-- Opening Marker --

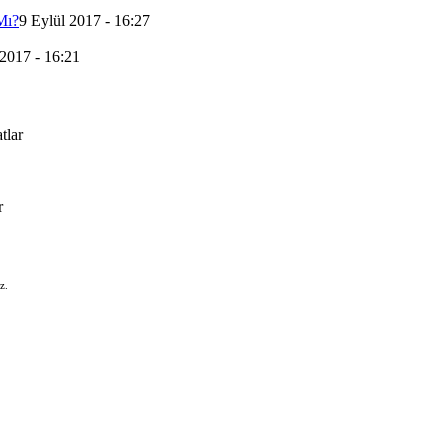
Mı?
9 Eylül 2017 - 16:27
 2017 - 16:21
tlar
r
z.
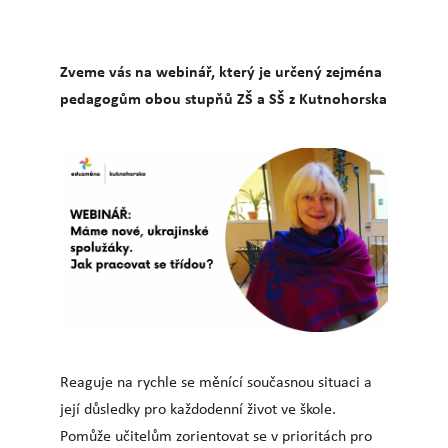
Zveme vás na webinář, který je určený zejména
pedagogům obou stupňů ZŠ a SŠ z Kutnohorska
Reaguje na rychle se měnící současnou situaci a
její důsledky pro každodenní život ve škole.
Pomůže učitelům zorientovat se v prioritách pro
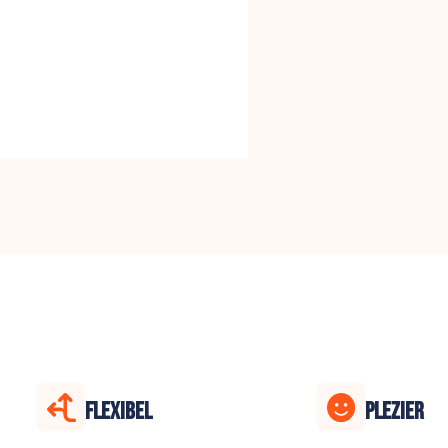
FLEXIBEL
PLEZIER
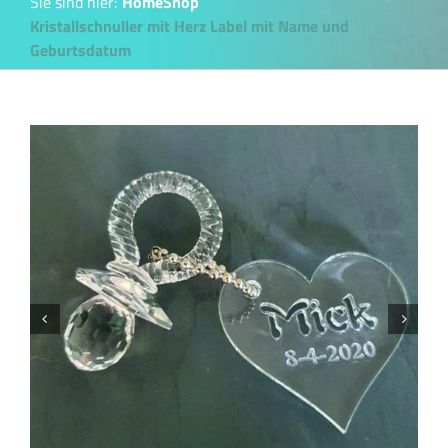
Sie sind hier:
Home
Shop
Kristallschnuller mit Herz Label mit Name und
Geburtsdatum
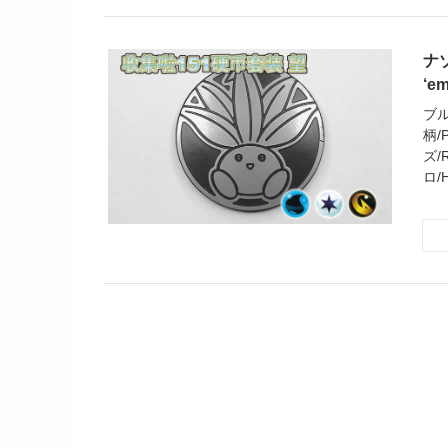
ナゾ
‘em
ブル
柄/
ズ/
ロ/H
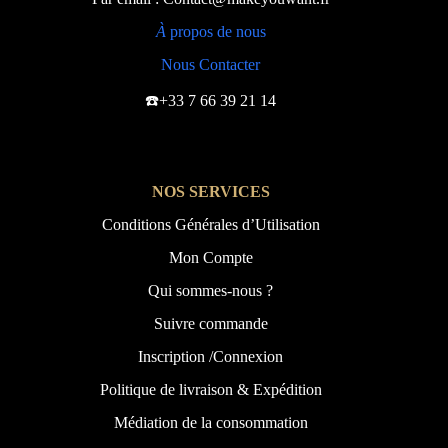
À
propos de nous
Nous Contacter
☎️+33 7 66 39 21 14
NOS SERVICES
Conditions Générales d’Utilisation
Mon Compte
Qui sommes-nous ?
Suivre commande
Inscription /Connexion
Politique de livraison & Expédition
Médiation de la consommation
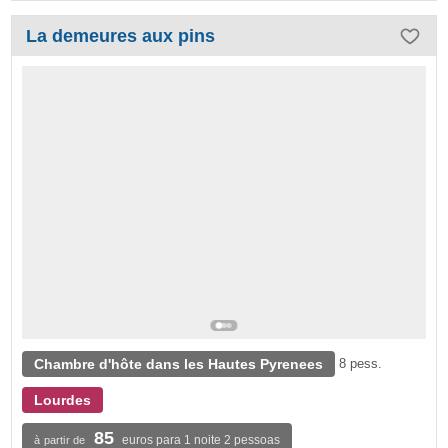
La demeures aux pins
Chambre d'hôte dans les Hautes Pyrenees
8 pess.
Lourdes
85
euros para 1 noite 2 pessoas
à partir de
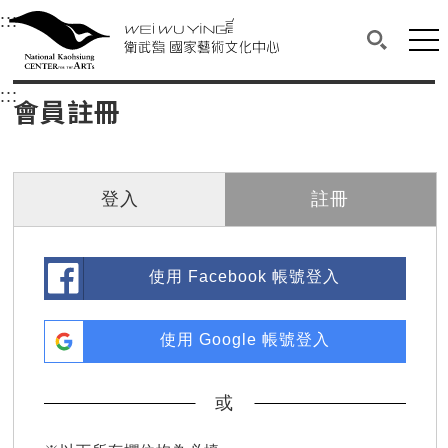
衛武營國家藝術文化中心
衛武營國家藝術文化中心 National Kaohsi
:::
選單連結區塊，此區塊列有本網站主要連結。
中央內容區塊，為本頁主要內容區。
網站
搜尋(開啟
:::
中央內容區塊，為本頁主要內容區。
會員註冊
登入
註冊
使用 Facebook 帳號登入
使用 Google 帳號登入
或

-- Closing Marker --

Reproduce the data without changes from the line that contains "Zveme vás na webinář, který je určený zejména" through the end of the data, including both ends, and leave the pictures out of your answer.

Zveme vás na webinář, který je určený zejména
pedagogům obou stupňů ZŠ a SŠ z Kutnohorska
Reaguje na rychle se měnící současnou situaci a
její důsledky pro každodenní život ve škole.
Pomůže učitelům zorientovat se v prioritách pro
FLEXIBEL
PLEZIER
Sie sind hier:
Home
Shop
Kristallschnuller mit Herz Label mit Name und
Geburtsdatum
ナゾ
‘em
ブル
柄/
ズ/
ロ/H
À
propos de nous
Nous Contacter
☎️+33 7 66 39 21 14
NOS SERVICES
Conditions Générales d’Utilisation
Mon Compte
Qui sommes-nous ?
Suivre commande
Inscription /Connexion
Politique de livraison & Expédition
Médiation de la consommation
La demeures aux pins
Chambre d'hôte dans les Hautes Pyrenees
8 pess.
Lourdes
85
euros para 1 noite 2 pessoas
à partir de
衛武營國家藝術文化中心
衛武營國家藝術文化中心 National Kaohsi
:::
選單連結區塊，此區塊列有本網站主要連結。
中央內容區塊，為本頁主要內容區。
網站
搜尋(開啟
:::
中央內容區塊，為本頁主要內容區。
會員註冊
登入
註冊
使用 Facebook 帳號登入
使用 Google 帳號登入
或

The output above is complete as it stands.